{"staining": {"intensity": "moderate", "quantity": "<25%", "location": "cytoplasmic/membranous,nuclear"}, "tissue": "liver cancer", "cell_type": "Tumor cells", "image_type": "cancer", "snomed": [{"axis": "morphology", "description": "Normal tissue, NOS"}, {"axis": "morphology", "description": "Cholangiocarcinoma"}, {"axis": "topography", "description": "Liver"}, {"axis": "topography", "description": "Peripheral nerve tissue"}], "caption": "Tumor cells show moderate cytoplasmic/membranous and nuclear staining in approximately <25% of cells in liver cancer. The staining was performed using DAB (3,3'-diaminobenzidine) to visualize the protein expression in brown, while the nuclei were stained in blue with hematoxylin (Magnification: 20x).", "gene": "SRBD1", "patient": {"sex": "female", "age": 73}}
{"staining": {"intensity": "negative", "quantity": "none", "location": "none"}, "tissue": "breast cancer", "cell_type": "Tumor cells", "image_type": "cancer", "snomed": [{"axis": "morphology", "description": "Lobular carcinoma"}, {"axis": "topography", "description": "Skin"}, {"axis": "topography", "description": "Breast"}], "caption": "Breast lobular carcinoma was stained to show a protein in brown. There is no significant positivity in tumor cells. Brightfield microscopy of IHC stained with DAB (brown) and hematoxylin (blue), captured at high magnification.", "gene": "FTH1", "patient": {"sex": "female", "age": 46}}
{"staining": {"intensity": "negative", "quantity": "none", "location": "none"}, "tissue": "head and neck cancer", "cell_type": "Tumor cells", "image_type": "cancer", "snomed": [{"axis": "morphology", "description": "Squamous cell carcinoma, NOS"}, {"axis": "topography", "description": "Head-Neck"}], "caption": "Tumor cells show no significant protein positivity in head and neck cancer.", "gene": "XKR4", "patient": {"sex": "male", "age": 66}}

### What you need to do
The full set of lines above should be retyped without a single change.

### The completed task
{"staining": {"intensity": "moderate", "quantity": "<25%", "location": "cytoplasmic/membranous,nuclear"}, "tissue": "liver cancer", "cell_type": "Tumor cells", "image_type": "cancer", "snomed": [{"axis": "morphology", "description": "Normal tissue, NOS"}, {"axis": "morphology", "description": "Cholangiocarcinoma"}, {"axis": "topography", "description": "Liver"}, {"axis": "topography", "description": "Peripheral nerve tissue"}], "caption": "Tumor cells show moderate cytoplasmic/membranous and nuclear staining in approximately <25% of cells in liver cancer. The staining was performed using DAB (3,3'-diaminobenzidine) to visualize the protein expression in brown, while the nuclei were stained in blue with hematoxylin (Magnification: 20x).", "gene": "SRBD1", "patient": {"sex": "female", "age": 73}}
{"staining": {"intensity": "negative", "quantity": "none", "location": "none"}, "tissue": "breast cancer", "cell_type": "Tumor cells", "image_type": "cancer", "snomed": [{"axis": "morphology", "description": "Lobular carcinoma"}, {"axis": "topography", "description": "Skin"}, {"axis": "topography", "description": "Breast"}], "caption": "Breast lobular carcinoma was stained to show a protein in brown. There is no significant positivity in tumor cells. Brightfield microscopy of IHC stained with DAB (brown) and hematoxylin (blue), captured at high magnification.", "gene": "FTH1", "patient": {"sex": "female", "age": 46}}
{"staining": {"intensity": "negative", "quantity": "none", "location": "none"}, "tissue": "head and neck cancer", "cell_type": "Tumor cells", "image_type": "cancer", "snomed": [{"axis": "morphology", "description": "Squamous cell carcinoma, NOS"}, {"axis": "topography", "description": "Head-Neck"}], "caption": "Tumor cells show no significant protein positivity in head and neck cancer.", "gene": "XKR4", "patient": {"sex": "male", "age": 66}}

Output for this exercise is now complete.